In collaboration with Kent Hicks Construction, eight students from the Department of Architecture and the Building Construction and Technology Program are working together on a design-build project, a net-zero energy micro-house. Over the course of an intensive two-week January term design session, students met with many local professionals, including architects, landscape architects, policy makers from local municipalities, specifiers, builders, and building scientists, to understand the opportunities and challenges of developing small, energy efficient alternatives to conventional housing. Ultimately, through a collaborative process, the students decided to design an approximately 300 square foot micro-house that could serve as an Accessory Dwelling Unit. Simultaneously, they articulated a series of ambitious priorities for the project including net-zero energy, net-zero carbon, affordability, accessibility, social and climate equity, and health.

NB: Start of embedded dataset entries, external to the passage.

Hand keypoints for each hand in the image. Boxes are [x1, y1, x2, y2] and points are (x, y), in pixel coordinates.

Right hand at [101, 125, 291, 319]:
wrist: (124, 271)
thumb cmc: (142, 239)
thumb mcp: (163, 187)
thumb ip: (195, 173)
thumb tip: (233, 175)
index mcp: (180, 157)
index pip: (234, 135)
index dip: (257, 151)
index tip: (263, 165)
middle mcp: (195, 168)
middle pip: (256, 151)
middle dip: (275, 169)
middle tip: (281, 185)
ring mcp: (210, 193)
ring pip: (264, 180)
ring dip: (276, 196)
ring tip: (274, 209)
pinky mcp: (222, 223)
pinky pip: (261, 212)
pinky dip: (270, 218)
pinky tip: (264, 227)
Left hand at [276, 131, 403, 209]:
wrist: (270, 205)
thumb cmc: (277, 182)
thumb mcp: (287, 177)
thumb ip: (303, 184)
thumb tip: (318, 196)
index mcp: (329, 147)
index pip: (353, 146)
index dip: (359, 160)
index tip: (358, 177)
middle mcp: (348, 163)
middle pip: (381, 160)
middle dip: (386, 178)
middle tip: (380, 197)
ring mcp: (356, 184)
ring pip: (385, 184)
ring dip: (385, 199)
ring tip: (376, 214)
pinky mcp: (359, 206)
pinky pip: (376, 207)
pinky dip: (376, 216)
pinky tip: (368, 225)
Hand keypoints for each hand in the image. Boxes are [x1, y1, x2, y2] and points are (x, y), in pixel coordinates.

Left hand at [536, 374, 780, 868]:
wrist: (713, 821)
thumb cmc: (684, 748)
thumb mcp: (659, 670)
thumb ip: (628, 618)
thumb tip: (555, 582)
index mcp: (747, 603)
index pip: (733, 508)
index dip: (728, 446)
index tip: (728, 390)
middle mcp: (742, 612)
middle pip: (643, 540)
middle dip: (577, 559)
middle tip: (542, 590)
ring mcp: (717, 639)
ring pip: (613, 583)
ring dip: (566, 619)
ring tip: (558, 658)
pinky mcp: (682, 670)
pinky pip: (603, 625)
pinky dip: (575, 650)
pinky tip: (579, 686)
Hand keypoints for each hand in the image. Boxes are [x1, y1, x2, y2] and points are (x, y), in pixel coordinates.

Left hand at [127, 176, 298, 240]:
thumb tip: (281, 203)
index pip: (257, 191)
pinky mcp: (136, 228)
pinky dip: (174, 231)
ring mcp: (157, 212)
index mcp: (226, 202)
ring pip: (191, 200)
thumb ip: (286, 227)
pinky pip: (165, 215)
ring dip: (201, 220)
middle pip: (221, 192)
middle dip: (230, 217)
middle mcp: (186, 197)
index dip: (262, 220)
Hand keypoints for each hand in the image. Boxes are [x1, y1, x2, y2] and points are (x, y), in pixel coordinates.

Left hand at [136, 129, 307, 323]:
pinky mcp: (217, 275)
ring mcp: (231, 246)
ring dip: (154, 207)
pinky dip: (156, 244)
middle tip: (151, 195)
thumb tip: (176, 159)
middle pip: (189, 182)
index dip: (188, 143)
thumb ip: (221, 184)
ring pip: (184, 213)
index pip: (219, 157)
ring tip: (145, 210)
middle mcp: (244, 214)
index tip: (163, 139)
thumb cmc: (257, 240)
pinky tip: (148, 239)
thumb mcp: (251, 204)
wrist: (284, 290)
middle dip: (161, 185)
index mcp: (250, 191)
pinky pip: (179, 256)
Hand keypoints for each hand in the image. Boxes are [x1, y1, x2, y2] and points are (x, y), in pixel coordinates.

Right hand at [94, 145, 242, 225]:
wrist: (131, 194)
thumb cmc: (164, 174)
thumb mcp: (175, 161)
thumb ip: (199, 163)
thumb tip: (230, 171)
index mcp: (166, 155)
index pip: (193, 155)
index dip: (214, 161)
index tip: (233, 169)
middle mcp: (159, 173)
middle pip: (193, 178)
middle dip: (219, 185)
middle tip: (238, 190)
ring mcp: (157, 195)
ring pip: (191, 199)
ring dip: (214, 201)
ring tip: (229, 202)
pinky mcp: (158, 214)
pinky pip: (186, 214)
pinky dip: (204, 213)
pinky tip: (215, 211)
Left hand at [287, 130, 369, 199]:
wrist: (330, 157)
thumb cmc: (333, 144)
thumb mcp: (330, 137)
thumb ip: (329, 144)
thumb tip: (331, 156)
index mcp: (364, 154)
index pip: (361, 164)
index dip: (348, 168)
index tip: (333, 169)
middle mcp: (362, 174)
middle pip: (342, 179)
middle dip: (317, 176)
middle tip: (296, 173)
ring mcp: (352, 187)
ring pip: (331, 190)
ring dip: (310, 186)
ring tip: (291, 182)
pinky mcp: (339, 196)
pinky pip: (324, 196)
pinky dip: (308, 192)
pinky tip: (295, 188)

The proposed design deemed the “HyggeHaus,” is a modest and efficient studio-style dwelling unit, inspired by the popular Danish concept, Hggye, which refers to coziness and comfort. Accordingly, the students intend for the design to enable a feeling of contentment in a rather small space. To enhance the unit's potential impact and appeal, the students designed this studio to be a basic module that could, in theory, be expanded to an either one or two bedroom dwelling unit to meet different or changing occupant needs. Designed around relatively conventional wood stud framing and wood trusses with both cavity and outboard insulation, the HyggeHaus is net-zero energy and employs recycled and low carbon materials throughout. In lieu of a conventional concrete foundation, the house will sit on foundation screws for low impact.  It also features an innovative prefab construction system that will allow it to be repeatably shipped, assembled, and disassembled.